El silencio parecía haberse roto al fin cuando el coworker misterioso le escribió a Valeria un mensaje corto pero explosivo:
—“¿Mañana cenamos?”
Valeria casi tiró el celular al suelo. No porque no quisiera, sino porque llevaba días esperando algo así.
—¡Claudiaaaaa! —gritó, corriendo hasta su amiga—. ¡Me invitó a cenar!
—¿Y qué vas a ponerte? ¿Ese vestido rojo de la primera cita fallida o el negro que te hace ver como jefa de mafia sexy?
—Claudia, concéntrate, es importante.
—Yo estoy concentrada en lo importante.
Valeria pasó toda la tarde planeando: ropa, maquillaje, conversación ligera con toques de misterio. Incluso ensayó cómo pedir el postre “casualmente” sin parecer desesperada.
Pero el universo, fiel a su estilo, tenía otros planes.
Primero, el restaurante cerró de improviso por una inspección sanitaria.
Segundo, su plan B —un nuevo bar de moda— estaba tan lleno que la fila parecía la entrada de un concierto de reguetón.

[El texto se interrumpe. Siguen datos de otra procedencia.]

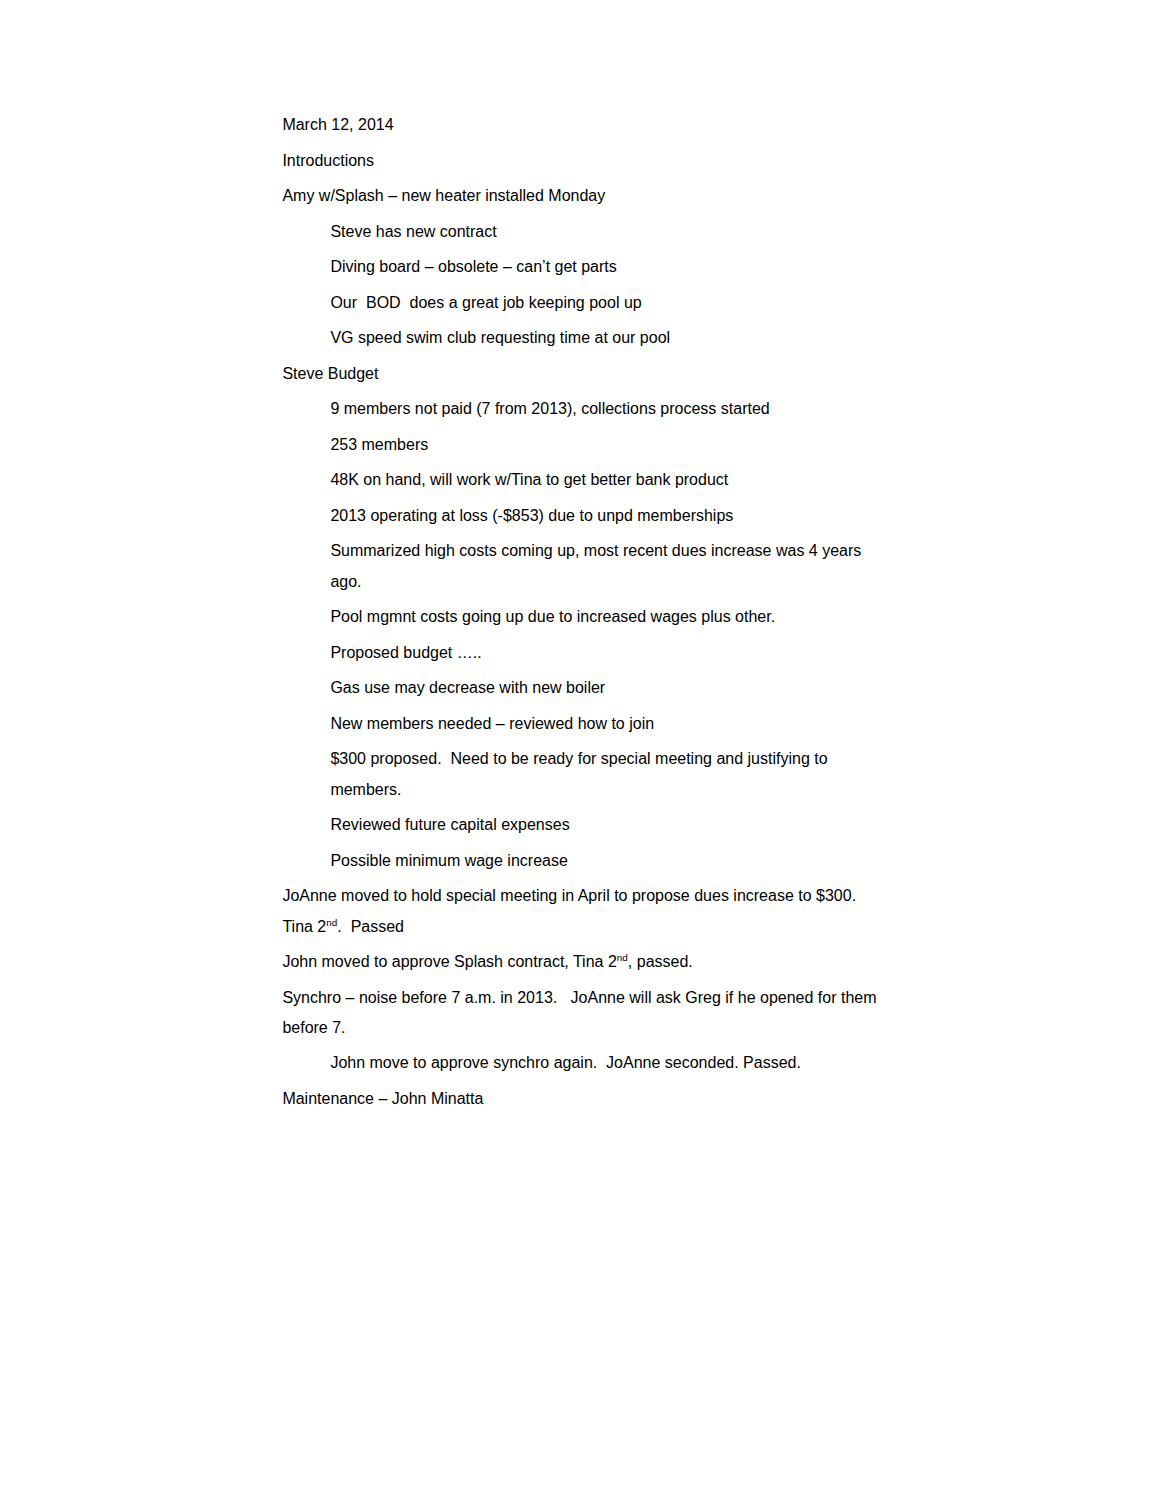March 12, 2014
Introductions
Amy w/Splash – new heater installed Monday
Steve has new contract
Diving board – obsolete – can’t get parts
Our BOD does a great job keeping pool up
VG speed swim club requesting time at our pool
Steve Budget
9 members not paid (7 from 2013), collections process started
253 members
48K on hand, will work w/Tina to get better bank product
2013 operating at loss (-$853) due to unpd memberships
Summarized high costs coming up, most recent dues increase was 4 years ago.
Pool mgmnt costs going up due to increased wages plus other.
Proposed budget …..
Gas use may decrease with new boiler
New members needed – reviewed how to join
$300 proposed. Need to be ready for special meeting and justifying to members.
Reviewed future capital expenses
Possible minimum wage increase
JoAnne moved to hold special meeting in April to propose dues increase to $300. Tina 2nd. Passed
John moved to approve Splash contract, Tina 2nd, passed.
Synchro – noise before 7 a.m. in 2013. JoAnne will ask Greg if he opened for them before 7.
John move to approve synchro again. JoAnne seconded. Passed.
Maintenance – John Minatta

Tercero, mientras decidían qué hacer, comenzó a llover a cántaros.
Terminaron refugiados en una gasolinera, comiendo papitas de bolsa y tomando café aguado de máquina.
—Bueno… técnicamente estamos cenando —dijo él, con una sonrisa torcida.
Valeria no pudo evitar reír.
—Si alguien me hubiera dicho que mi cita soñada iba a ser aquí, hubiera pensado que era un castigo divino.
La lluvia no paró, y al final cada uno tomó un taxi distinto a casa. No hubo beso, no hubo confesión, no hubo nada de lo planeado.
Esa noche, Valeria escribió en su diario digital:
“La cita que nunca fue… tal vez fue mejor que muchas que sí fueron. Porque, aunque no hubo nada, sentí que todo estaba ahí, esperando.”